Now, however, Mosley is winning the right to delete history — and so are tens of thousands of other people. With such a large amount of information disappearing, it will be harder for the internet to single out individual cases for “Streisand” treatment, and more information will disappear unnoticed.
 The lack of evidence of irreparable harm, in particular, leads me to the conclusion that Google’s application must be dismissed
 Google argues, rather, that it will suffer irreparable harm as a result of the precedent established by the granting and enforcement of the injunction. It says the fact a Canadian court has made an order limiting worldwide search results and the fact the order has not been stayed pending an appeal, will have serious and damaging effects on its clients and its business. It argues the enforcement of the injunction and presumably its observation by Google may result in other jurisdictions regarding Google as a vehicle for global enforcement of their laws.
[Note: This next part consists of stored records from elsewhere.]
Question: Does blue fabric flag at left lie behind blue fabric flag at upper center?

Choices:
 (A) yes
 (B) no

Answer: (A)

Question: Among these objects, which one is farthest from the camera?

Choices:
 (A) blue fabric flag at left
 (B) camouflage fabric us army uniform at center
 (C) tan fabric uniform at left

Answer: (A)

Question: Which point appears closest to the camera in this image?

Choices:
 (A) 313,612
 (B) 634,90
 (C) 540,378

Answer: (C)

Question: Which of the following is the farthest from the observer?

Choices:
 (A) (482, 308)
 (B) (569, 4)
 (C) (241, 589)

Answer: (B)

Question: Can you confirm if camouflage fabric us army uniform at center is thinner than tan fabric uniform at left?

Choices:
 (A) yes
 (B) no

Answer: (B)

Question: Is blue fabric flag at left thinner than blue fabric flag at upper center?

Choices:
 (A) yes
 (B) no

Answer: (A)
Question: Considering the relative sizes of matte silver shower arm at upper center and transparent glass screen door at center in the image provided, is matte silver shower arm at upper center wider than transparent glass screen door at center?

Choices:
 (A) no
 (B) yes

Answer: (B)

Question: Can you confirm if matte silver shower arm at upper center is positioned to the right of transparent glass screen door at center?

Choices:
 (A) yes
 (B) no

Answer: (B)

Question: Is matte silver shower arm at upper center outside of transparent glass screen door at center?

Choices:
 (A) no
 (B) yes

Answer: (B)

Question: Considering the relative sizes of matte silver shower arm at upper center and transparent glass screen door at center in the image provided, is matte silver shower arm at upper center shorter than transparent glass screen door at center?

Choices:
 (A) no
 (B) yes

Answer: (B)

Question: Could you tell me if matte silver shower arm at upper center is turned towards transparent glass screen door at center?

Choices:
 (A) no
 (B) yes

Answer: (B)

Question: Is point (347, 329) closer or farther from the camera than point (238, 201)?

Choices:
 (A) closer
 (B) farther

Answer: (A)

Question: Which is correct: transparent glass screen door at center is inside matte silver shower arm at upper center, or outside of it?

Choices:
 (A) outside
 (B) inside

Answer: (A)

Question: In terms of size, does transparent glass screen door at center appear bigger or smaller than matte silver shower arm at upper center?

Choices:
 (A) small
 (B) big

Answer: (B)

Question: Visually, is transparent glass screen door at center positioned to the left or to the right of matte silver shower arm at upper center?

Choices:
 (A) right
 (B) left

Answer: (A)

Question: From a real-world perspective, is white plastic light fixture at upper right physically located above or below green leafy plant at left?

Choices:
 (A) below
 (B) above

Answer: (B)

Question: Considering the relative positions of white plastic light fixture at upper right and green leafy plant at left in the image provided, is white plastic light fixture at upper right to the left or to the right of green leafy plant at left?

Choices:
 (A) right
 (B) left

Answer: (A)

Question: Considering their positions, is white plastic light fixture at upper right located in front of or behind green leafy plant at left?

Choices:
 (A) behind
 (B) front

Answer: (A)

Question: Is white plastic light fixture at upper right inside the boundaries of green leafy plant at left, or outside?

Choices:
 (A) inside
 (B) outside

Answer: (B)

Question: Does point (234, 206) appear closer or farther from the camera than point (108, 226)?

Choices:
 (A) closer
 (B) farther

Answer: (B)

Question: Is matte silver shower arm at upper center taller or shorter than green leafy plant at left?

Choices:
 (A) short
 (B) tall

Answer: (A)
It makes a “floodgates” argument to the effect that similar orders in other jurisdictions may result in global content on the Internet being reduced to the lowest common denominator. It is of the view that compliance with the order would cause users to lose trust in the credibility of the Google search engine and lead to a loss of business.
 I cannot accede to that argument. First, while clear proof of irreparable harm is not a prerequisite to the granting of a stay, the onus rests upon the applicant to establish sufficient doubt as to the adequacy of damages before a stay will be granted: B.C. (A.G.) v. Wale and see Robert J. Sharpe, Injunctions and Specific Performance, loose-leaf (Toronto: Canada Law Book, 2013) at § 2.41-2.43. I am not satisfied Google has done so in this case. A stay will not change the fact that the Supreme Court of British Columbia has found jurisdiction to make the impugned order. It would only permit Google to say to its customers that a justice of the Court of Appeal has ordered that Google will not be compelled to comply with the judgment below until and unless it is been affirmed by the Court of Appeal. Google’s customers will be left, as they are now, to weigh the merits of Google’s argument that the court below exceeded its jurisdiction and that the judgment of the Supreme Court will be reversed on appeal. A stay should not be regarded as an expression by this Court of any considered opinion with respect to the prospect of success on appeal, except as an indication that there is an arguable appeal. The stay will only be useful to avoid the irreparable harm alleged by Google if it is used, as it should not be, to assure Google’s customers that the decision below will not withstand scrutiny on appeal.
 Further, it is an argument the court should reject in principle. In my view, I should not give any weight to the argument that Google’s reputation will suffer if it acts in accordance with the rule of law, appeals those decisions it believes will have an adverse impact on its clients, assiduously defends its business and its clients’ interests and pursues its appeal diligently. It would be wrong in principle for me to recognize, as irreparable harm, any damage to Google’s reputation that might result from its clients’ misapprehension of procedure in this jurisdiction and the appropriate test on an application for an interim stay in the Court of Appeal.
 The application for a stay is dismissed.